On Feb 28, 2:38 pm, Robert Clark <rgregorycl...@yahoo.com> wrote: ... > If there is an association with the 2012 DA14 asteroid, then since > it has approximately a year long orbit, this could explain why the > fireballs are seen frequently in February. Note it was discovered > last year in February also during a close approach. > ...
On Mar 5, 11:31 am, Robert Clark <rgregorycl...@yahoo.com> wrote: > Speculation here that such an impact could make Mars habitable: > > Rush to Mars: Comet impact could make Red Planet inhabitable. > Published time: February 28, 2013 16:32 > http://rt.com/news/mars-comet-tito-flyby-601/ > > Bob Clark
Assuming comet C/2013 A1 misses Mars by 37,000 km how much delta-v would you need to nudge it to hit Mars?
This might not be purely of academic interest. Already we've seen two Earth encounters whose likelihood together was one in hundreds of millions.
This comet to make a close encounter to Mars is *huge*. To put it perspective it dwarfs the asteroid that destroyed the dinosaurs. Such close encounters to any of the terrestrial planets must be very rare.
For instance the puny, in comparison, asteroid 2012 DA14 would be expected to get so close to the Earth once in 40 years. That such a large comet would get so close to Mars must be much rarer than this. So the chance is less than 1 in 40 in a year. Say it happens for either of two planets; that's a chance of less than 1 in 20 in a year. Say then it happens within a 2 year period; that's 1 chance in 10.
Now the chance of the three encounters occurring within such a close time span is greater than one in several billion.

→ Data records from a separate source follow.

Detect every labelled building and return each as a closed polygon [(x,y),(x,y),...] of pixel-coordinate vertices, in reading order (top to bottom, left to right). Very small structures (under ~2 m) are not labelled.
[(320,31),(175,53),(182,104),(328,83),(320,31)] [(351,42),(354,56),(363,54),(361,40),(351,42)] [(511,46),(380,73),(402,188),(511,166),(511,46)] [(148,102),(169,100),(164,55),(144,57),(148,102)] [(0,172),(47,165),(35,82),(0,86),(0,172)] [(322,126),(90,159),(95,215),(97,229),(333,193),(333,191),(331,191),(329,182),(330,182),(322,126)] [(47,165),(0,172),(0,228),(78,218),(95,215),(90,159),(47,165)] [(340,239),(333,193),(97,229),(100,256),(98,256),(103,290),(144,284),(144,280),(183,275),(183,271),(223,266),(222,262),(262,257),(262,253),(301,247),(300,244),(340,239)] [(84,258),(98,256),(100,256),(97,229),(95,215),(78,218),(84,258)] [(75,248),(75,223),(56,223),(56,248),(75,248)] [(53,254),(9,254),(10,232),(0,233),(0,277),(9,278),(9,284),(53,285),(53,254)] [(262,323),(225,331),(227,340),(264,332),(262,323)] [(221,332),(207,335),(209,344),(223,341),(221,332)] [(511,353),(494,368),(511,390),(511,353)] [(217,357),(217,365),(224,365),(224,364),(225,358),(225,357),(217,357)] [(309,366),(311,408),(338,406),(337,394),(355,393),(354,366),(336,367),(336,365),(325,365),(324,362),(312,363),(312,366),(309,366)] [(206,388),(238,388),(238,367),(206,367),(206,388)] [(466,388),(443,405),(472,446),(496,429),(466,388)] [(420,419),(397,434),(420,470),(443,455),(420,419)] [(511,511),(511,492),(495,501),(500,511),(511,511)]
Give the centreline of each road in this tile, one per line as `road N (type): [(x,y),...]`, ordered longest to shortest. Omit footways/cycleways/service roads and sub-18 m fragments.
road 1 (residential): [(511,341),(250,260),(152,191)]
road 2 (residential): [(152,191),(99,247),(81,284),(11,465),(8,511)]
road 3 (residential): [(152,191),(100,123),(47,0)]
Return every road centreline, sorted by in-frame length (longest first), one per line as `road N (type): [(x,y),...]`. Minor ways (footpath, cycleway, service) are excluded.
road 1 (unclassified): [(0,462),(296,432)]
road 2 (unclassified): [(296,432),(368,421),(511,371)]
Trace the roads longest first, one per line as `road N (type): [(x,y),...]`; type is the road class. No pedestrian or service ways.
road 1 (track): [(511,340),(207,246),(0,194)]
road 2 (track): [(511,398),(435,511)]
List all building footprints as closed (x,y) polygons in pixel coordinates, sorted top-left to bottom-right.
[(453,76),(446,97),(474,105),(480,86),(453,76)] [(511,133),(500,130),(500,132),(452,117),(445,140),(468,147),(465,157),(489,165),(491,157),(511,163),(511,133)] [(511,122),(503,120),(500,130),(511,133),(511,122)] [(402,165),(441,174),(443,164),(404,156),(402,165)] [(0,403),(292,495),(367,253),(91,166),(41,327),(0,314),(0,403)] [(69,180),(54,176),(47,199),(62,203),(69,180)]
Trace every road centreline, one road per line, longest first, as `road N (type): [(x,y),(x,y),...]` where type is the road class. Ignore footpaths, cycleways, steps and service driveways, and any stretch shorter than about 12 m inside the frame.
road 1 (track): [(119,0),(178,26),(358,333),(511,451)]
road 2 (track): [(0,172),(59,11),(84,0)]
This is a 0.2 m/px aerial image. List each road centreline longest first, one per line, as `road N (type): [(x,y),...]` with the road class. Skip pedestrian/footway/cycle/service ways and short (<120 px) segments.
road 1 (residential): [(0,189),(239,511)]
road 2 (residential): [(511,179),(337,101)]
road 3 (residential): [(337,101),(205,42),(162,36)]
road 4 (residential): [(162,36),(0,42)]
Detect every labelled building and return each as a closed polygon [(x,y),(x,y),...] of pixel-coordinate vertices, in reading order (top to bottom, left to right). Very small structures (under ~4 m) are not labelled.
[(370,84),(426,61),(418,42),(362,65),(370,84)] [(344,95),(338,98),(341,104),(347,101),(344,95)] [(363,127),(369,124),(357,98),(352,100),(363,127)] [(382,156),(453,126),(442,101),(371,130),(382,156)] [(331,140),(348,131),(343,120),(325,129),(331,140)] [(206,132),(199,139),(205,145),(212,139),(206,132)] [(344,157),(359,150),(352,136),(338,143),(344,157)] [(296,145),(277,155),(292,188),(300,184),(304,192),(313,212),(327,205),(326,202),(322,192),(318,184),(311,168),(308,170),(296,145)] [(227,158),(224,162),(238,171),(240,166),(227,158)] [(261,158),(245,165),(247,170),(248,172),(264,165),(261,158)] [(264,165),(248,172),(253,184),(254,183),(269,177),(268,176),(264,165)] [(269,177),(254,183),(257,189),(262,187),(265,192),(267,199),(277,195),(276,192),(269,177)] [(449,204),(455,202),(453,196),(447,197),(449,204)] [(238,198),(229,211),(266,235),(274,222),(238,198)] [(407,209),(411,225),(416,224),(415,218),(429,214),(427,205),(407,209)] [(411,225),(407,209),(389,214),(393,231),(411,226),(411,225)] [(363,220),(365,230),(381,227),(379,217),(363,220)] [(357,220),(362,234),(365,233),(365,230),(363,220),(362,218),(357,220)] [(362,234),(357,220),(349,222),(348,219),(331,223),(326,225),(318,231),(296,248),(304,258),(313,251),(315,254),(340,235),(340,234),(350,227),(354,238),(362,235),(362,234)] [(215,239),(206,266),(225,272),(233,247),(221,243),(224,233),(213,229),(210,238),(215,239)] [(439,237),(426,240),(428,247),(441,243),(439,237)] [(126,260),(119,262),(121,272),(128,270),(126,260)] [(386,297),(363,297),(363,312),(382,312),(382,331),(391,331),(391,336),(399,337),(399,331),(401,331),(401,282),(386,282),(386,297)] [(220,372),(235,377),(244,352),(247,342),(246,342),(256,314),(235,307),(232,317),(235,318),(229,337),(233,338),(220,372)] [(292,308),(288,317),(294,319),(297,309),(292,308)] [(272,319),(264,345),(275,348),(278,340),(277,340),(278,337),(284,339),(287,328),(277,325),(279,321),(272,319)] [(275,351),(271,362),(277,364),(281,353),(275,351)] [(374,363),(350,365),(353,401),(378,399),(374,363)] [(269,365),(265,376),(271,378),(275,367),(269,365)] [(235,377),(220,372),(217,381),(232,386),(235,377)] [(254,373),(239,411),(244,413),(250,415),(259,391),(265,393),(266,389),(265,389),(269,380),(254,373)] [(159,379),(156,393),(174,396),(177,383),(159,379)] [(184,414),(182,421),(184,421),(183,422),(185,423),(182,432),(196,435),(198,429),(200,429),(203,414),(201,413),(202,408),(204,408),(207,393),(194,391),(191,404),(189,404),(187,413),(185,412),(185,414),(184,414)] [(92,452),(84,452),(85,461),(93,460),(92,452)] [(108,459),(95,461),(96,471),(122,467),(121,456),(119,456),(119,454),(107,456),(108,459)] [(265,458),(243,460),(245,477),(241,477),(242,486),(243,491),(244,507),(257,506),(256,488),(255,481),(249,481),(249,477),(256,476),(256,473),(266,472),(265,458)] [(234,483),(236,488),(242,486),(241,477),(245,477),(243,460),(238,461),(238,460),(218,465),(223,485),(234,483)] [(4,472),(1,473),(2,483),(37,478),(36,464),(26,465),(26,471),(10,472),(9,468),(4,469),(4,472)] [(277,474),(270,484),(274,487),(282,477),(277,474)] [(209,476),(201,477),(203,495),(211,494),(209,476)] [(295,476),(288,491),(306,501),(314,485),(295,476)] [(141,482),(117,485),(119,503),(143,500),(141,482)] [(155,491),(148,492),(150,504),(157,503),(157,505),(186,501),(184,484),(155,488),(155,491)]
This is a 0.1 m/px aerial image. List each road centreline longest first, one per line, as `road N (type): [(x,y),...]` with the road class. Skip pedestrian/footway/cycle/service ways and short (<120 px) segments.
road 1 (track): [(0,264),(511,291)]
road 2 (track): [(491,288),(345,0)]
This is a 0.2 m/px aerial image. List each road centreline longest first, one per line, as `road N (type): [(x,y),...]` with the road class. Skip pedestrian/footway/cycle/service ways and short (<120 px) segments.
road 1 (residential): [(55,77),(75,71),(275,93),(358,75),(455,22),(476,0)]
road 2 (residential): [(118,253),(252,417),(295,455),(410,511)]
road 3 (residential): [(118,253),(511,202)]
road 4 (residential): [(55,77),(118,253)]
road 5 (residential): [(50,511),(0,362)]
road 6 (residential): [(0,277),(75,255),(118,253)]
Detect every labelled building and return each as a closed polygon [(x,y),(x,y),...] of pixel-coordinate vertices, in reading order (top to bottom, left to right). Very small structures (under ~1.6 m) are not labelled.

The unlikelihoods begin piling up greater and greater.
Then we are left with the disturbing possibility there is a physical phenomenon causing these large, close encounters. And the possibility arises there is another large, close encounter to the Earth that may be upcoming.
It would really become important to know then not what's the delta-v needed to turn a close miss to an impact, but in fact the reverse.